TASK A: Retype every line of the taxonomy records below, from kingdom through common name, without changing anything.
━━━━━ PASSAGE PROVIDED ━━━━━
Absolutely. There needs to be that. There definitely needs to be that.
I think it's a whole spectrum. Like, on top of that, there should be an option for you to take ownership of it.
Now, whether, and it should be easy, it's just clicking a switch.
To that point, what I was, what my initial thought was in, you know, having it in the wallet itself,
but then the user should have the option to, like, you know, like, like one of the attributes, right?
Like a rarity attributes, like this could be an attribute, like, hey, my NFT, I just, at the point of purchase, is what I'm saying,
is, like, at the point of sale, that option, like, even in offer files, like some way to say, like, hey, do you want to mirror this?
Mirroring means this will remain distributed, like it'll be more, you know, remain persistent throughout more nodes.
This is what it is. Do you want to do it for an extra fee or something, like, while you're making that purchase?
And that could be, you know, sent to, for maintaining the mirroring.
Like, I do get your side of things, like, if I am a creator and I want to have that mirroring option as a toggle, that's one thing.
But then I'm seeing purely from person who's purchasing an NFT, and then they want that to persist, like, for, for, for, like, we have, there has to be a way to communicate to them.
Hey, this is, this is almost, like, an attribute, or, like, this is, like, like, my NFT is less mirror than yours.
Like, it's some, some sort of comparison, or this particular NFT is more mirror than the, I don't know, somebody else's NFT.
You know what I mean?
Like, I imagine that you might be able to build a way, something that's like the royalty system to automatically pick a, you know, to automatically split off a small amount and, and push it out to all the mirrors as a way for the users to also help incentivize.
That would be kind of a cool idea.
Like, I'm not sure, I don't know how to, I personally don't know how to achieve that with, I think it would have to be built into the NFT one standard.
But, but, but, hypothetically, impossible.
Are you, are you, are you imagining, like, a level of mirroring, or will there be a one default, like, will the cost differ, like, if there are 100 mirrors compared to if there are, like, 10 mirrors?
Like, you know, that's where I'm kind of, like, not clear, like, it's not clear to me, will the cost, there will be a variable cost to it, right?
Well, I, the way, there's a lot of different ways you can go about it.
━━━━━ MATERIAL SUPPLIED ━━━━━
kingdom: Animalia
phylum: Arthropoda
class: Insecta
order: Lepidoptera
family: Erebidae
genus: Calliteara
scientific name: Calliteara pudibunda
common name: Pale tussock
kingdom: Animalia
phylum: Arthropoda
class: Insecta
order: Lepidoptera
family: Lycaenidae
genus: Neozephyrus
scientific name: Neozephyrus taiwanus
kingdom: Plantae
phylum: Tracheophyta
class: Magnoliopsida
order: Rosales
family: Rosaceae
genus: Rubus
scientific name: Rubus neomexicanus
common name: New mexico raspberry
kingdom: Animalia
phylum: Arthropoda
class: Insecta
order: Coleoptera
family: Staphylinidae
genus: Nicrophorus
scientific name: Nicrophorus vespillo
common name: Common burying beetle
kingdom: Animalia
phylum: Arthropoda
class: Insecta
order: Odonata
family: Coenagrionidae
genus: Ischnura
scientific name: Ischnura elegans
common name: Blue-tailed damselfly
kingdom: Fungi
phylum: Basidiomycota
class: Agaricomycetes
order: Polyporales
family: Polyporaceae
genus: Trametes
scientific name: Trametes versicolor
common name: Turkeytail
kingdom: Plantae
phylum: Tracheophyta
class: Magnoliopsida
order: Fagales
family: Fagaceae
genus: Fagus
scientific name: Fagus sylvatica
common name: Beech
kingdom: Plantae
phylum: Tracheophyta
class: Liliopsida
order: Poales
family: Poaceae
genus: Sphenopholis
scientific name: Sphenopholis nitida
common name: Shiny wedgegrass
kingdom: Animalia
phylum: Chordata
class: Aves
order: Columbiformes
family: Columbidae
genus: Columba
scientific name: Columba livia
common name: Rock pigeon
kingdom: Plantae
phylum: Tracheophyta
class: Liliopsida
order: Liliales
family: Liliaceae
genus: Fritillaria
━━━━━
TASK B: Write what comes next in the conversation about NFT mirroring, picking up after its last line.

EXPECTED ANSWER A:
kingdom: Animalia
phylum: Arthropoda
class: Insecta
order: Lepidoptera
family: Erebidae
genus: Calliteara
scientific name: Calliteara pudibunda
common name: Pale tussock
kingdom: Animalia
phylum: Arthropoda
class: Insecta
order: Lepidoptera
family: Lycaenidae
genus: Neozephyrus
scientific name: Neozephyrus taiwanus
kingdom: Plantae
phylum: Tracheophyta
class: Magnoliopsida
order: Rosales
family: Rosaceae
genus: Rubus
scientific name: Rubus neomexicanus
common name: New mexico raspberry
kingdom: Animalia
phylum: Arthropoda
class: Insecta
order: Coleoptera
family: Staphylinidae
genus: Nicrophorus
scientific name: Nicrophorus vespillo
common name: Common burying beetle
kingdom: Animalia
phylum: Arthropoda
class: Insecta
order: Odonata
family: Coenagrionidae
genus: Ischnura
scientific name: Ischnura elegans
common name: Blue-tailed damselfly
kingdom: Fungi
phylum: Basidiomycota
class: Agaricomycetes
order: Polyporales
family: Polyporaceae
genus: Trametes
scientific name: Trametes versicolor
common name: Turkeytail
kingdom: Plantae
phylum: Tracheophyta
class: Magnoliopsida
order: Fagales
family: Fagaceae
genus: Fagus
scientific name: Fagus sylvatica
common name: Beech
kingdom: Plantae
phylum: Tracheophyta
class: Liliopsida
order: Poales
family: Poaceae
genus: Sphenopholis
scientific name: Sphenopholis nitida
common name: Shiny wedgegrass
kingdom: Animalia
phylum: Chordata
class: Aves
order: Columbiformes
family: Columbidae
genus: Columba
scientific name: Columba livia
common name: Rock pigeon
kingdom: Plantae
phylum: Tracheophyta
class: Liliopsida
order: Liliales
family: Liliaceae
genus: Fritillaria

EXPECTED ANSWER B:
I think it would be very expensive to set a set price per mirror.
You could, if you had enough funds.
Because, but I think what likely happens is you have a, a budget, incentive budget, and you're willing, like, let's say you're willing to pay out $100 a month to all the mirrors.
Um, you know, if you have two mirrors that are on the network, then they each get $50.
But if you have, you know, four mirrors on the network, they each get $25.
And then as the mirrors go up, it'll spread, get spread thinner and thinner.
Eventually, it'll be too thin that no one, not another mirror, you know, mirrors might drop off or, or not mirror at all.
In that case, it, it gets less thin.
It'll eventually equalize at a point where it's worth it for both the person providing incentive and worth it for the people that are, that are being the node.
Uh, so that's, that's the way I envision it is that you would set, you would create a, a set price and it's split across however number of mirrors there are at that time.
And how would it ensure that the, the mirroring that I paid for is, is maintained?
Like, uh, like, will it, um, you know what I mean?
Like it's, you can query that on the blockchain.
Now what you need to do, there, there are, there are, just because the blockchain says that there's a mirror available, uh, you would still have to actually check that because someone can, you can put any, any URL as a mirror.
You can put Google.com as a mirror.
It doesn't mean that Google.com is a mirror.
So, uh, you know, whoever's providing incentives would need software that kind of verifies before they send it out that this is a valid mirror.
Um, so, so, so, so like, like if I have my NFT, I mean, it should just imagining in the wallet, it should show like, oh, currently it has four active mirrors and you want to go into details.
These are the mirrors, like click on it.
These are the details of those.
Well, there's a, there's a, there's a get mirrors RPC.
You just provide the, the, uh, the single, the, the single, the store ID and, uh, and you can get a list of the mirrors.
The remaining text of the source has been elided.